Attentive audience: IFA national treasurer Tim Cullinan from Toomevara, right, at the IFA meeting on crime where a call was made to change the law Picture: Bridget Delaney
Rural Tipperary is being terrorised by gangs roaming farmland with lurcher dogs, an IFA organised meeting on the issue was told this week.
And the gathering heard that the fight against crime is being hampered by new laws around data protection and archaic rules on trespassing.
Cameras installed in Littleton over 12 months ago have yet to be switched on over a dispute about who should control the data.
The meeting, attended by close to 100 people, was told by six-time crime victim Clive Clarke from Dunkerrin that he had farm machinery stolen, his butchering business had been broken into and a dog had been beaten to death by raiders who left his other dog with horrific injuries.
The meeting called on the Government to change the laws around trespassing to halt roaming gangs coming on to farmland with lurcher dogs and committing crimes.

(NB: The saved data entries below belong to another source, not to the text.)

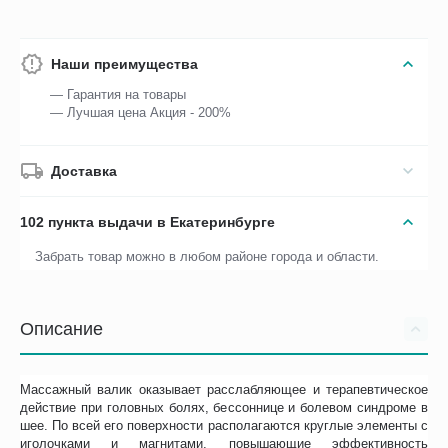
Наши преимущества
— Гарантия на товары
— Лучшая цена Акция - 200%
Доставка
102 пункта выдачи в Екатеринбурге
Забрать товар можно в любом районе города и области.
Описание
Массажный валик оказывает расслабляющее и терапевтическое
действие при головных болях, бессоннице и болевом синдроме в
шее. По всей его поверхности располагаются круглые элементы с
иголочками и магнитами, повышающие эффективность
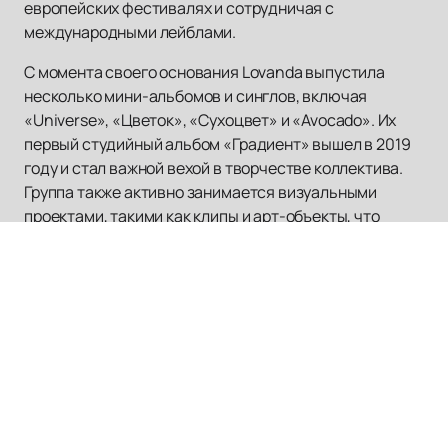
европейских фестивалях и сотрудничая с
международными лейблами.
С момента своего основания Lovanda выпустила
несколько мини-альбомов и синглов, включая
«Universe», «Цветок», «Сухоцвет» и «Avocado». Их
первый студийный альбом «Градиент» вышел в 2019
году и стал важной вехой в творчестве коллектива.
Группа также активно занимается визуальными
проектами, такими как клипы и арт-объекты, что
делает их творчество еще более многогранным.
Не упустите возможность стать частью
музыкального путешествия с группой Lovanda.
Посетите наш сайт, чтобы узнать больше о
предстоящих концертах и приобрести билеты.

The IFA met new Garda Commissioner Drew Harris this week, and its deputy president Richard Kennedy told this Monday's meeting in Nenagh that they were seeking a higher Garda presence, a better resourced force and a special Garda taskforce to tackle rural crime.
“Commissioner Harris has taken this on board,” he said.

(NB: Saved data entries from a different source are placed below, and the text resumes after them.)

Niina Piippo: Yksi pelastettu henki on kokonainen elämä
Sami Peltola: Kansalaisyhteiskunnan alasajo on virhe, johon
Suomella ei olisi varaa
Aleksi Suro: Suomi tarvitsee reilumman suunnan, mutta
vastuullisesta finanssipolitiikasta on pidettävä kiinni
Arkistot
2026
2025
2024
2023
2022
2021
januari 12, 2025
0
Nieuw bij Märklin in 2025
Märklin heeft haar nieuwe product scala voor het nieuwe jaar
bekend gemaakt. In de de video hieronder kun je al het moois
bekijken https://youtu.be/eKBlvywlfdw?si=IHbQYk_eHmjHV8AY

The meeting was organised in response to an incident in Toomevara in October when a farmer was threatened by a gang hunting hares with lurcher dogs.
“We have people coming on to land with lurchers who when challenged will intimidate and issue threats,” said Mr Kennedy. "Attacks by people walking on land without permission has to stop.”
He knew of one farmer who shot a dog but was now afraid to sleep in case his property was set on fire.
Mr Kennedy said the Commissioner was also going to look at issues surrounding Garda boundary divisions.
The meeting heard that there were major concerns around CCTV and data protection, with Littleton left without CCTV coverage for over 12 months because of issues around who should control the data.
“The legislation won't allow the Gardai to be the guardians of data,” revealed Tipperary crime prevention officer Tom O'Dwyer. “It has to be the local authority.”
He said the Gardai were willing to house it in the local station .
Many speakers called for changes to the law on trespass, with one woman saying they had come across five people with 14 lurchers on their land in the past two weeks.
Last week four people from Cork were caught on land in the Ballymackey / Kilkeary area, and, said Sgt Declan O'Carroll, hopefully they would be prosecuted.
He revealed the Gardai can't seize dogs without the dog warden being present.
Sgt O'Carroll also said the trespass law needed to be changed to a more simple format.
The meeting heard calls for a march on Dublin to highlight the problem with North Tipperary IFA chair Imelda Walsh saying: “The message needs to go out that rural Ireland needs to be safe and the fear and intimidatIon has to stop.”